Não há racha declarado. Mas negar que existam tensões no interior do grupo político liderado por Renan Calheiros (MDB) é ignorar sinais que se acumulam discretamente. Ele ainda opera como o grande comandante do MDB em Alagoas, mas os tempos mudaram e o jogo político também.
Hoje, figuras como Paulo Dantas (MDB) e Marcelo Victor (MDB) não são tratáveis como foram, em outro momento, lideranças como Luciano Barbosa (MDB). Ambos possuem base própria, protagonismo e ambições que ultrapassam o papel de coadjuvantes num projeto personalista dos Calheiros. Já não se trata de fidelidade cega, mas de um equilíbrio de forças que exige cálculo e negociação constante.
Nesse cenário, o movimento de aproximação com JHC (PL), especialmente em torno da indicação de Marluce Caldas ao STJ, parente próxima do prefeito de Maceió, foi interpretado por muitos como um gesto ousado. O gesto dividiu bastidores, incomodou aliados e, ainda assim, avançou. E chama atenção principalmente agora, após os Calheiros terem tensionado ao máximo na eleição para a prefeitura de Maceió, impondo o nome de Rafael Brito (MDB) goela abaixo e esticando a corda com JHC o quanto foi possível. Nem Paulo Dantas, tampouco Marcelo Victor viam sentido em gastar capital político e recursos em uma eleição cuja derrota era certa e em que seguir tensionando com o prefeito da capital soava como um erro estratégico. Ainda assim, fizeram o dever de casa e encararam o enfrentamento possível, muito mais por insistência pessoal de Renan Calheiros do que por convencimento do grupo. O mesmo Renan que, agora, inacreditavelmente, muda completamente de postura e passa a fazer gracejos junto a JHC, defendendo com entusiasmo a indicação de sua tia para o STJ. Sinal de que Renan, mesmo cercado de resistências, continua jogando em múltiplos tabuleiros.

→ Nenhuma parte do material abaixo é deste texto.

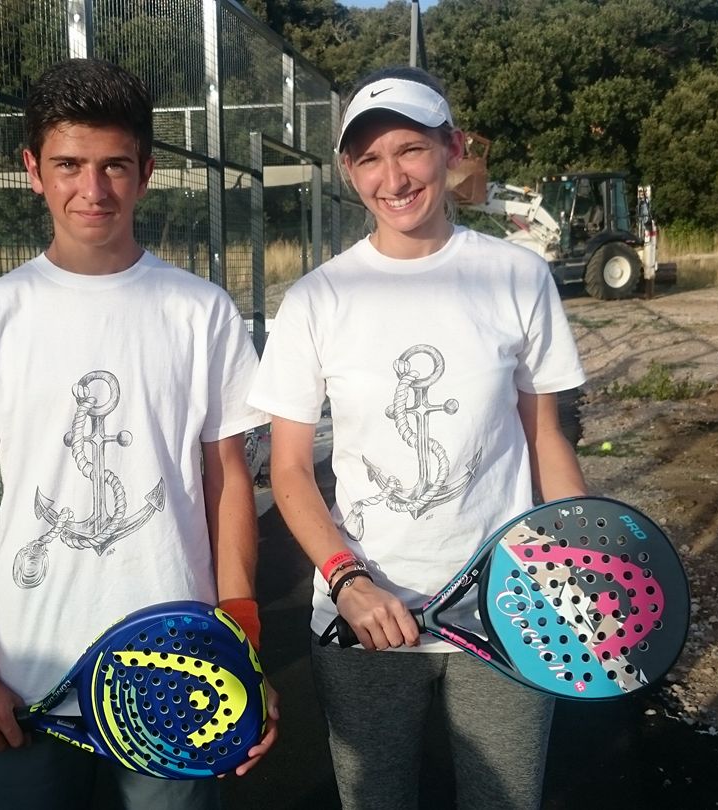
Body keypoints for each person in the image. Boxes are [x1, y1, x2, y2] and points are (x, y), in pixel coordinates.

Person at [0, 58, 277, 810]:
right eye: (69, 165)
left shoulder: (201, 312)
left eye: (114, 165)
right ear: (33, 170)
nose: (93, 189)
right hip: (24, 676)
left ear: (145, 172)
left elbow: (227, 483)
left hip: (176, 667)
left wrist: (241, 642)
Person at [247, 66, 588, 810]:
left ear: (451, 149)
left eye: (410, 149)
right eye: (369, 158)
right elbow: (291, 471)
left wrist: (576, 558)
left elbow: (546, 440)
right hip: (366, 619)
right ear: (349, 171)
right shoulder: (318, 299)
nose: (393, 178)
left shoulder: (517, 276)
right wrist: (349, 581)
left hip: (509, 606)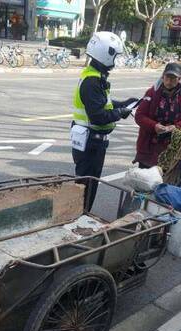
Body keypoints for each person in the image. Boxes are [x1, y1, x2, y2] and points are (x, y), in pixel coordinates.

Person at [71, 31, 138, 210]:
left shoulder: (94, 76)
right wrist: (121, 112)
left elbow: (103, 103)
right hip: (90, 144)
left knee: (86, 186)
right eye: (115, 56)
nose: (115, 62)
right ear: (106, 54)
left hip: (90, 142)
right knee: (86, 188)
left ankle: (80, 216)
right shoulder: (92, 82)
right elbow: (99, 116)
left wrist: (123, 104)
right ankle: (79, 220)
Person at [133, 62, 181, 171]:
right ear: (163, 76)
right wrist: (154, 126)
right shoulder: (152, 93)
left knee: (166, 183)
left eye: (173, 78)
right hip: (149, 146)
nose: (169, 81)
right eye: (167, 77)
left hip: (171, 148)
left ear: (179, 79)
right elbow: (139, 115)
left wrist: (176, 127)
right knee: (145, 182)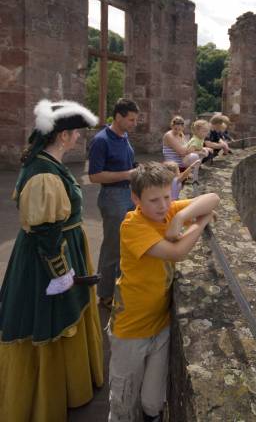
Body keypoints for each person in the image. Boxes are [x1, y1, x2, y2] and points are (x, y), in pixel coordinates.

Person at [0, 99, 103, 422]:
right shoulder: (44, 174)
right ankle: (41, 400)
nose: (78, 139)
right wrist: (62, 274)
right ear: (63, 136)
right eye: (76, 134)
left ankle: (67, 387)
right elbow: (45, 233)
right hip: (48, 261)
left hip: (63, 248)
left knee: (64, 315)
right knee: (48, 317)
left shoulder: (48, 164)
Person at [108, 162, 220, 422]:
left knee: (153, 400)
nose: (163, 205)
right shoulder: (132, 226)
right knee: (124, 401)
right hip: (131, 330)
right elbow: (177, 253)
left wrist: (181, 217)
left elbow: (212, 197)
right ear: (135, 198)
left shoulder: (169, 213)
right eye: (154, 200)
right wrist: (200, 223)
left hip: (161, 325)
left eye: (168, 196)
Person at [89, 97, 139, 309]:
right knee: (112, 247)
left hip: (128, 195)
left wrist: (137, 170)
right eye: (131, 120)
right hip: (112, 197)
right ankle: (105, 294)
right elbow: (94, 176)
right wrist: (128, 173)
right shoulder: (101, 140)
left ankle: (119, 289)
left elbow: (128, 164)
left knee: (126, 244)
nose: (134, 124)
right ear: (118, 117)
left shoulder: (124, 135)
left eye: (135, 120)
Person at [162, 115, 202, 181]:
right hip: (173, 166)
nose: (177, 131)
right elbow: (182, 152)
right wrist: (191, 147)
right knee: (194, 156)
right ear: (171, 126)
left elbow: (188, 146)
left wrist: (197, 149)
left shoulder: (181, 134)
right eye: (175, 129)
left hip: (182, 162)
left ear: (183, 128)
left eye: (179, 129)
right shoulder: (169, 135)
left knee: (201, 153)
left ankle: (187, 173)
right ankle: (184, 174)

O desconforto gerado por essa articulação não é sinal de ruptura imediata, mas acende alertas importantes. Contrariar aliados não é novidade na política, mas há uma diferença entre contrariar e ignorar. Quando se desconsidera o acúmulo de insatisfações, o risco de uma “implosão” silenciosa se torna real.

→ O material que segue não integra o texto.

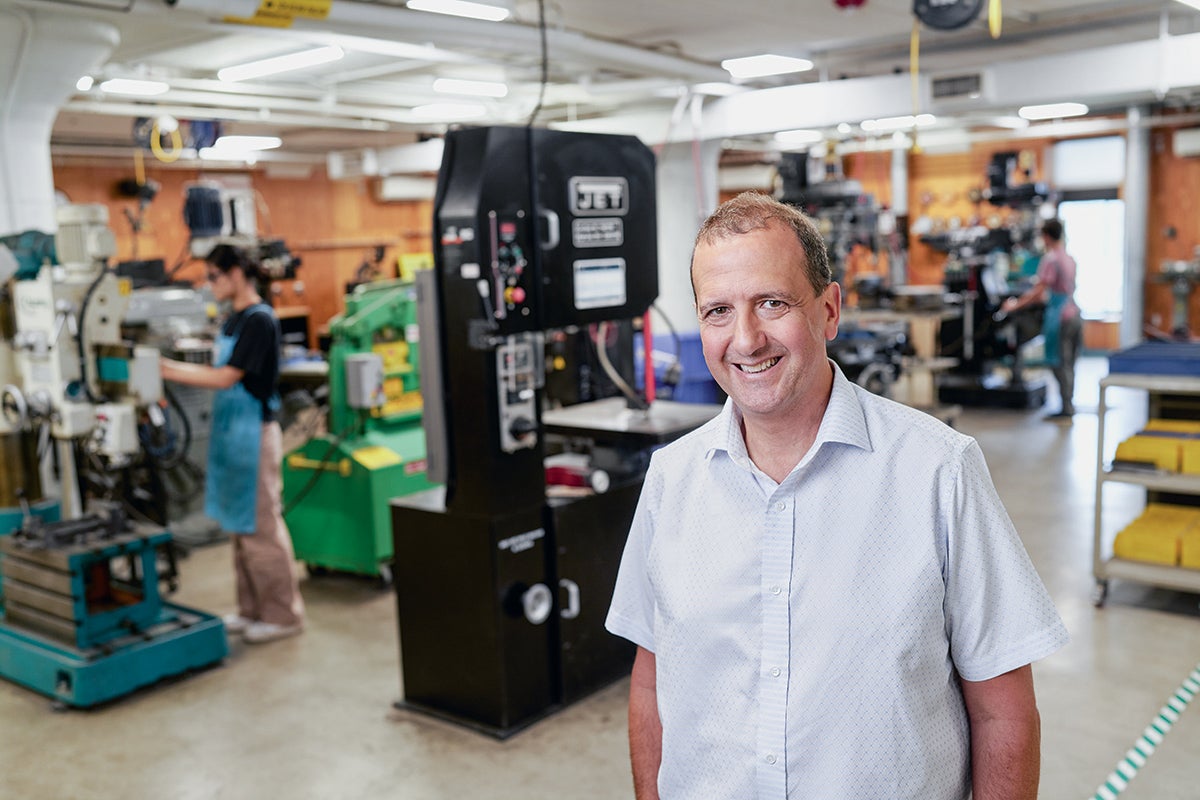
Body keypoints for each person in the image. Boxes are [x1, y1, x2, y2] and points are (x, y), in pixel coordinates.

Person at [606, 192, 1068, 800]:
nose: (745, 340)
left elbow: (1003, 712)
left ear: (828, 310)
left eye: (772, 303)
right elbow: (650, 683)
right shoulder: (671, 480)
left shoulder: (938, 472)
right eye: (718, 310)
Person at [161, 244, 305, 644]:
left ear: (237, 274)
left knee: (261, 526)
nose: (210, 285)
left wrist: (165, 369)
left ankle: (283, 614)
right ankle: (251, 609)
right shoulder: (233, 319)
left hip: (254, 433)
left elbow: (226, 377)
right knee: (240, 528)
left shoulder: (260, 320)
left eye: (214, 276)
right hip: (232, 433)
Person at [1000, 218, 1082, 421]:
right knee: (1070, 362)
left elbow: (1039, 290)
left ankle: (1066, 408)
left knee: (1059, 362)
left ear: (1045, 236)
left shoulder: (1051, 259)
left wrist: (1014, 305)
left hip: (1060, 315)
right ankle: (1068, 403)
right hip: (1075, 313)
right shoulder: (1069, 258)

Além disso, o movimento reorganiza o campo de forças para 2026. A aproximação entre MDB e o núcleo familiar de JHC pode reconfigurar alianças, isolar antigos parceiros estratégicos e reposicionar peças na disputa pelo Senado, pela Prefeitura de Maceió e até pelo Governo do Estado. A simples sinalização de diálogo com antigos adversários já é suficiente para deslocar o eixo das articulações.
O que também chama atenção, nesse cenário, é a ausência de outros atores com capacidade real de protagonismo no campo progressista e de esquerda. Falta quem denuncie com força as manobras de bastidor, quem conteste de forma estratégica os acordos entre oligarquias que se perpetuam alternando peças, mas mantendo intactos seus privilégios, interesses e o controle sobre o poder político, econômico e social em Alagoas.

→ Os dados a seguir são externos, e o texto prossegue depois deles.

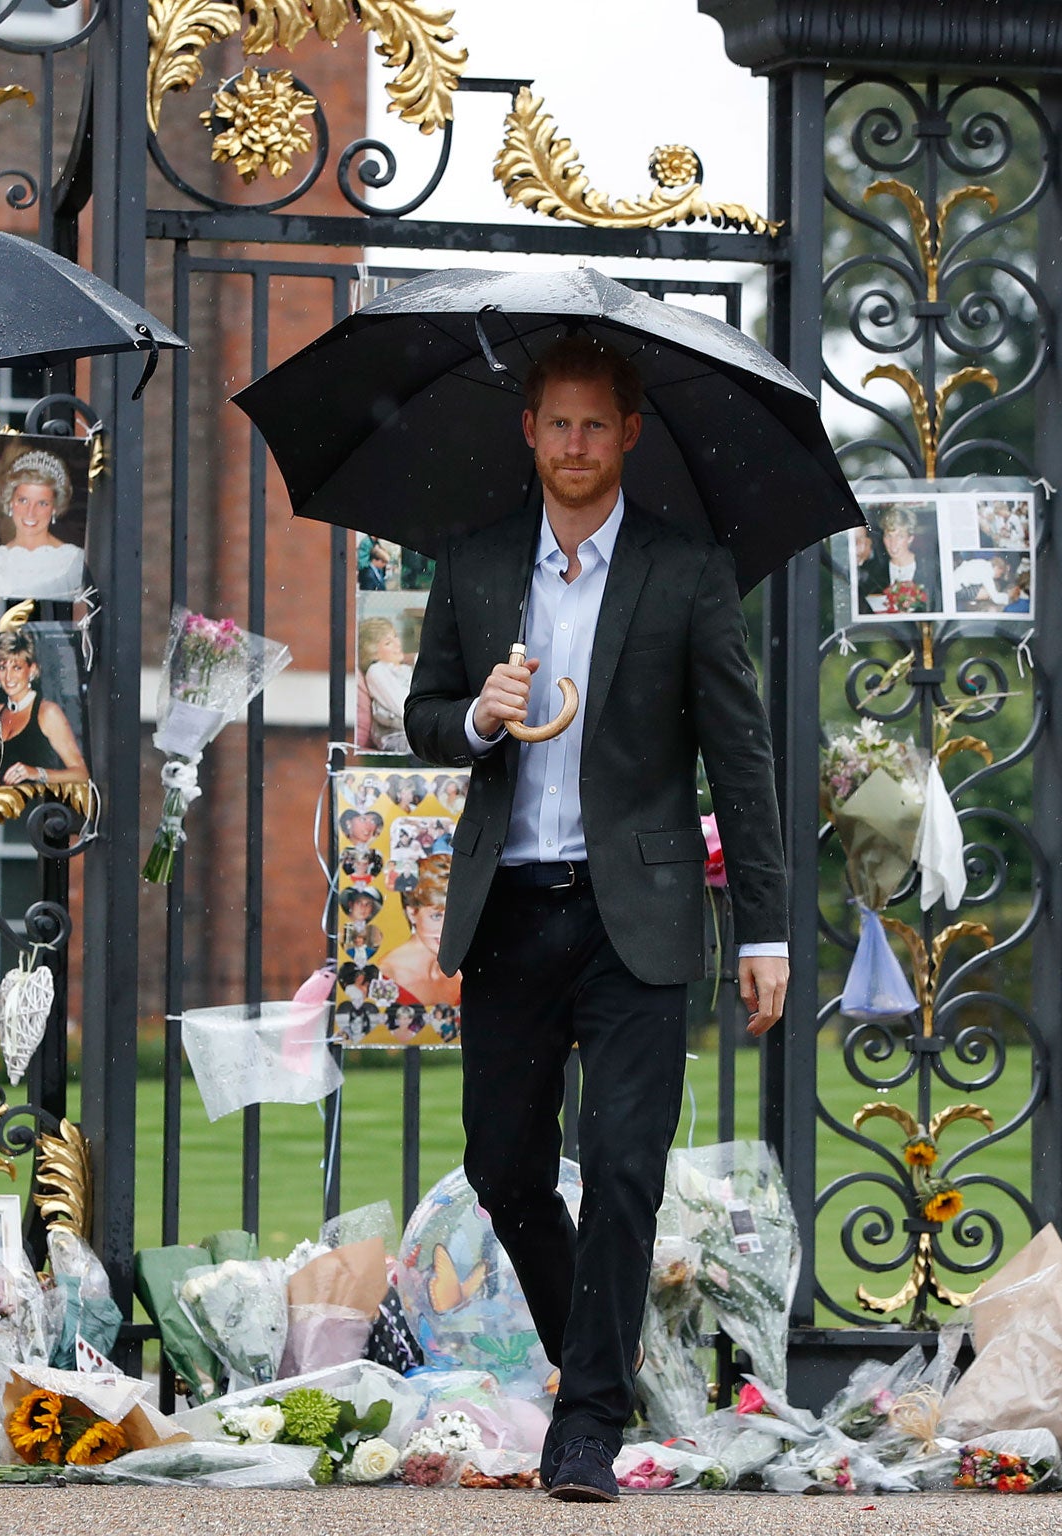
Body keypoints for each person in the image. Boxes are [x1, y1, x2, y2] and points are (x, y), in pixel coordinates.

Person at [403, 333, 788, 1502]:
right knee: (503, 1166)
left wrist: (764, 931)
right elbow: (424, 715)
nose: (572, 445)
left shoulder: (686, 570)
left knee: (624, 1169)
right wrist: (477, 715)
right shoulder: (473, 563)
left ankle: (585, 1429)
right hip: (511, 913)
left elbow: (740, 751)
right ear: (528, 431)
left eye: (592, 425)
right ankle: (598, 1353)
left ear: (627, 435)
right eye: (553, 423)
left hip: (640, 921)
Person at [0, 451, 84, 599]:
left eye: (42, 503)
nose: (31, 512)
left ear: (54, 507)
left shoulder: (74, 561)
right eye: (23, 500)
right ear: (11, 502)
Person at [0, 629, 87, 787]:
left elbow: (81, 774)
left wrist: (36, 773)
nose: (8, 677)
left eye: (17, 668)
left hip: (37, 809)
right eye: (2, 668)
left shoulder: (47, 713)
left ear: (32, 670)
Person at [381, 853, 461, 1008]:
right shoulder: (386, 976)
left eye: (456, 914)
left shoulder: (465, 968)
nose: (447, 929)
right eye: (437, 916)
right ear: (412, 913)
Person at [858, 504, 942, 615]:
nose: (893, 543)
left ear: (910, 538)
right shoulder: (872, 573)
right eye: (888, 536)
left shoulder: (930, 569)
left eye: (900, 536)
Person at [357, 616, 413, 754]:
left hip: (415, 734)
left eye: (395, 637)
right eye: (388, 643)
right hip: (397, 738)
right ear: (373, 653)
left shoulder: (405, 669)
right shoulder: (377, 671)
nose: (397, 644)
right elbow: (403, 707)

Falta sobretudo um interlocutor e um grupo político que deseje de fato romper com esse modelo, que se disponha a organizar o debate público e contribuir com a comunicação local na construção de uma outra Alagoas possível. Essa ruptura começa por uma nova narrativa política, que enfrente a naturalização das estruturas de poder e coloque em disputa não apenas nomes, mas projetos de sociedade.
A tensão está sob controle, mas ela existe. E quem acompanha a política alagoana com atenção sabe que nem toda implosão começa com um rompimento público. Às vezes, basta uma sequência de sinais ignorados e um detonador externo. De dentro do próprio grupo, dificilmente alguém ousará acionar o colapso. Mas, se houvesse uma esquerda atenta, articulada e arguta, essa e outras tensões já estariam no centro do debate público, expostas como evidência de um modelo em exaustão.